Preparing for Artificial Intelligence
Will Generative AI Finally Solve the Customer Data Gap in Consumer Products?

Artificial intelligence, or AI, has been available to consumer products (CP) brands for years, but in 2024 it’s finally becoming more useful due to the advancing area of generative AI

AI can now sit on new large language models, which can ingest “big data,” or vast quantities of complex and unstructured data sets that have previously been very difficult for CP companies tap for insights.

human crossed over with robot

"Generative AI enables brands to outsmart their competition via scalable personalization and trend forecasting. As a result, companies can now surface emerging trends, predict demand and react much faster than ever before."

-Ruba Farah, Consumer Products Data Strategy Lead at Publicis Sapient

For an industry that’s previously been reliant on retailers for customer data, large language models present an incredible opportunity to understand consumers much more quickly and efficiently, and respond to those insights.

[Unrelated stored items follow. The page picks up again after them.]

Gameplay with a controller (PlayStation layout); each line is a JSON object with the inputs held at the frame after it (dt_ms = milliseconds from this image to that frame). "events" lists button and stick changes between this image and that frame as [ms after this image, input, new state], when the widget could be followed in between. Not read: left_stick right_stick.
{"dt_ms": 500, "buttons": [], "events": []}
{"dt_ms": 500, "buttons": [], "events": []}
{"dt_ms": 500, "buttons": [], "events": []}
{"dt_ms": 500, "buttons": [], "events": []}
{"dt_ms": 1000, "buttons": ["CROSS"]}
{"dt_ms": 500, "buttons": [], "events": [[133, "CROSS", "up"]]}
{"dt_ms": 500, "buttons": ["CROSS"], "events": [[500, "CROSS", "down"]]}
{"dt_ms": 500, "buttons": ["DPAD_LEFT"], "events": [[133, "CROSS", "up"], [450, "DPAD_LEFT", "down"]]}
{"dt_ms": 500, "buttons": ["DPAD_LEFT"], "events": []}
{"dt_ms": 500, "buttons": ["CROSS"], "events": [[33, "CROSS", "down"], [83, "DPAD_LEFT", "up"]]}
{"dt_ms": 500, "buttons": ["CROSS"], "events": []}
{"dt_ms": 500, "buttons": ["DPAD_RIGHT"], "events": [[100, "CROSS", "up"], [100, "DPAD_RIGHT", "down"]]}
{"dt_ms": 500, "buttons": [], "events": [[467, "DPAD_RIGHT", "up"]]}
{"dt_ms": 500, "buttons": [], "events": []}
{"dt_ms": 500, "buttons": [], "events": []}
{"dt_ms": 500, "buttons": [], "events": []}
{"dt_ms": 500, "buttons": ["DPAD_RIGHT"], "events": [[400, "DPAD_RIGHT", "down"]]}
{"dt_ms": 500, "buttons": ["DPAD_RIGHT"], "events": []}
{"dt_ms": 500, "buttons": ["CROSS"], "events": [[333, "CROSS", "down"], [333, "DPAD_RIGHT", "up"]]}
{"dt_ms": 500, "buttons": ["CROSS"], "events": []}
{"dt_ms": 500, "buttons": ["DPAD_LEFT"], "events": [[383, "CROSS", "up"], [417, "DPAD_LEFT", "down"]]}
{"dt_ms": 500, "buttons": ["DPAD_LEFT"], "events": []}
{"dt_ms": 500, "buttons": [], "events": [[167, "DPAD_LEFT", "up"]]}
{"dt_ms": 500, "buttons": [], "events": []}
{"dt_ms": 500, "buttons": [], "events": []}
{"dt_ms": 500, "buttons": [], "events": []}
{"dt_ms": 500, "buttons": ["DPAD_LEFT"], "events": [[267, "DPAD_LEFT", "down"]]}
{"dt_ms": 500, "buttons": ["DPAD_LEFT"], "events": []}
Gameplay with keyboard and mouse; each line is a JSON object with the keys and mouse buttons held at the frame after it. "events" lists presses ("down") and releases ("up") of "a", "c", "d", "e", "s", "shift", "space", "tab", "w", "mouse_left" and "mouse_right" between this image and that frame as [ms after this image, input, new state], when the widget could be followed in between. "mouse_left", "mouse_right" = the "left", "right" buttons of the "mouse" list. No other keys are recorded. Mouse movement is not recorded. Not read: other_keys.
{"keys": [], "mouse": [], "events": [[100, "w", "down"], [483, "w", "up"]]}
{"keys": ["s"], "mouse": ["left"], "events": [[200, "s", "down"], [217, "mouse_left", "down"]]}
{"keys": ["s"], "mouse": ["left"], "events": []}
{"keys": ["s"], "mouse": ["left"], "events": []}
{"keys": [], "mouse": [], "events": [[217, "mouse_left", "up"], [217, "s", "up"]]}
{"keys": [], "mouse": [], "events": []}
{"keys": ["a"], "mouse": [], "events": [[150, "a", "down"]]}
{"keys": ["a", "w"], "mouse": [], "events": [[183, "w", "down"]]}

Consumer goods data strategy: the basics

Consumer data strategy, generally, refers to the acquisition, management and use of data. This means establishing a process to capture, organize and analyze data across multiple sources to inform decision-making across the entire organization. 

In 2024, brands should be using this data to analyze and reveal patterns, trends and associations about consumers and business strategy. For example, many CP firms stand up direct-to-consumer (DTC) selling channels as part of a larger consumer data strategy, in an effort to get more first-party data.

What are the best sources of consumer data?

Consumer data comes in many forms and from many different sources. There are also a wide variety of data types that aren't about consumers, but that give CP brands insight into consumer behavior. 

Big data sets that could be useful to CP companies in understanding consumer behavior across sectors include:

  • E-commerce product reviews
  • Social media posts and comments
  • Weather data
  • Retail transactions
  • Social media brand/consumer engagement
  • Member acquisition touchpoints
  • Third-party consumer research
  • Property and real estate transactions

For example, a furniture manufacturer could anticipate demand in zip codes with hot real estate markets using real estate transaction data. A makeup brand could anticipate new trends through an influx of customer product reviews on Amazon. The possibilities are endless, and now with generative AI, they’re a lot more accessible.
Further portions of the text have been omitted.